INPUT MATERIAL:
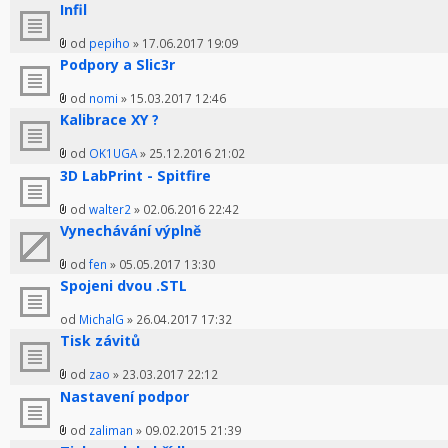
Infil
od
pepiho
» 17.06.2017 19:09
Podpory a Slic3r
od
nomi
» 15.03.2017 12:46
Kalibrace XY ?
od
OK1UGA
» 25.12.2016 21:02
3D LabPrint - Spitfire
od
walter2
» 02.06.2016 22:42
Vynechávání výplně
od
fen
» 05.05.2017 13:30
Spojeni dvou .STL
od
MichalG
» 26.04.2017 17:32
Tisk závitů
od
zao
» 23.03.2017 22:12
Nastavení podpor
od
zaliman
» 09.02.2015 21:39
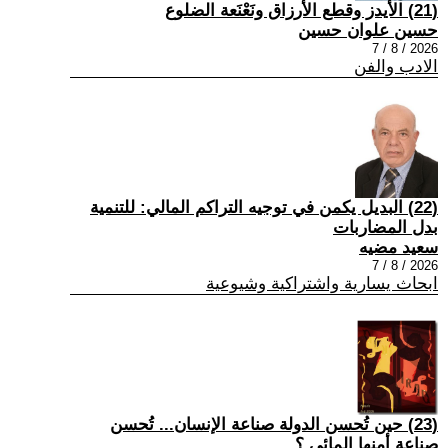
(21) الأيدز وقطع الأرزاق ونَعْنَعة الضلوع
حسين علوان حسين
2026 / 8 / 7
الادب والفن
(22) البديل يكمن في توجيه التراكم المالي: للتنمية
بدل المضاربات
سعيد مضيه
2026 / 8 / 7
ابحاث يسارية واشتراكية وشيوعية
(23) حين تُحسن الدولة صناعة الإنسان... تُحسن
صناعة أمنها المائي.؟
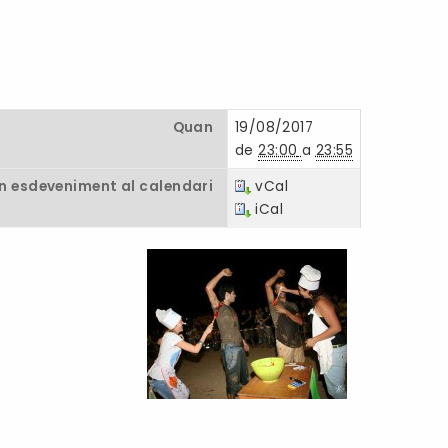
Quan
19/08/2017
de
23:00
a
23:55
un esdeveniment al calendari
vCal
iCal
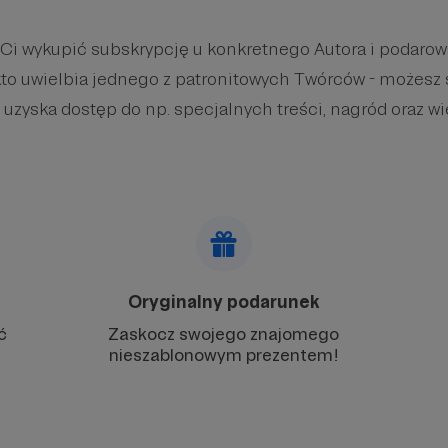
 Ci wykupić subskrypcję u konkretnego Autora i podaro
kto uwielbia jednego z patronitowych Twórców - możesz 
 uzyska dostęp do np. specjalnych treści, nagród oraz wi
Oryginalny podarunek
ć
Zaskocz swojego znajomego
nieszablonowym prezentem!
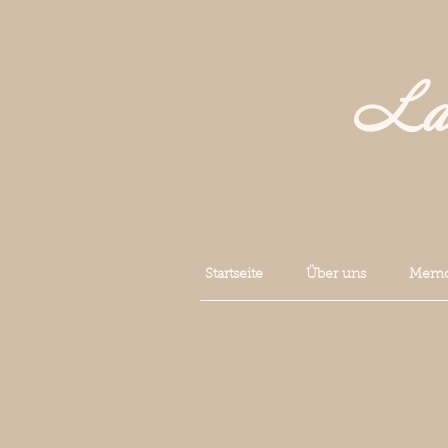
La 
Startseite
Über uns
Memoi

EXERCISE DIRECTIONS:
Filter the data for the string "صناعة" and copy every line that has it.

EXERCISE ANSWER:
(23) حين تُحسن الدولة صناعة الإنسان... تُحسن
صناعة أمنها المائي.؟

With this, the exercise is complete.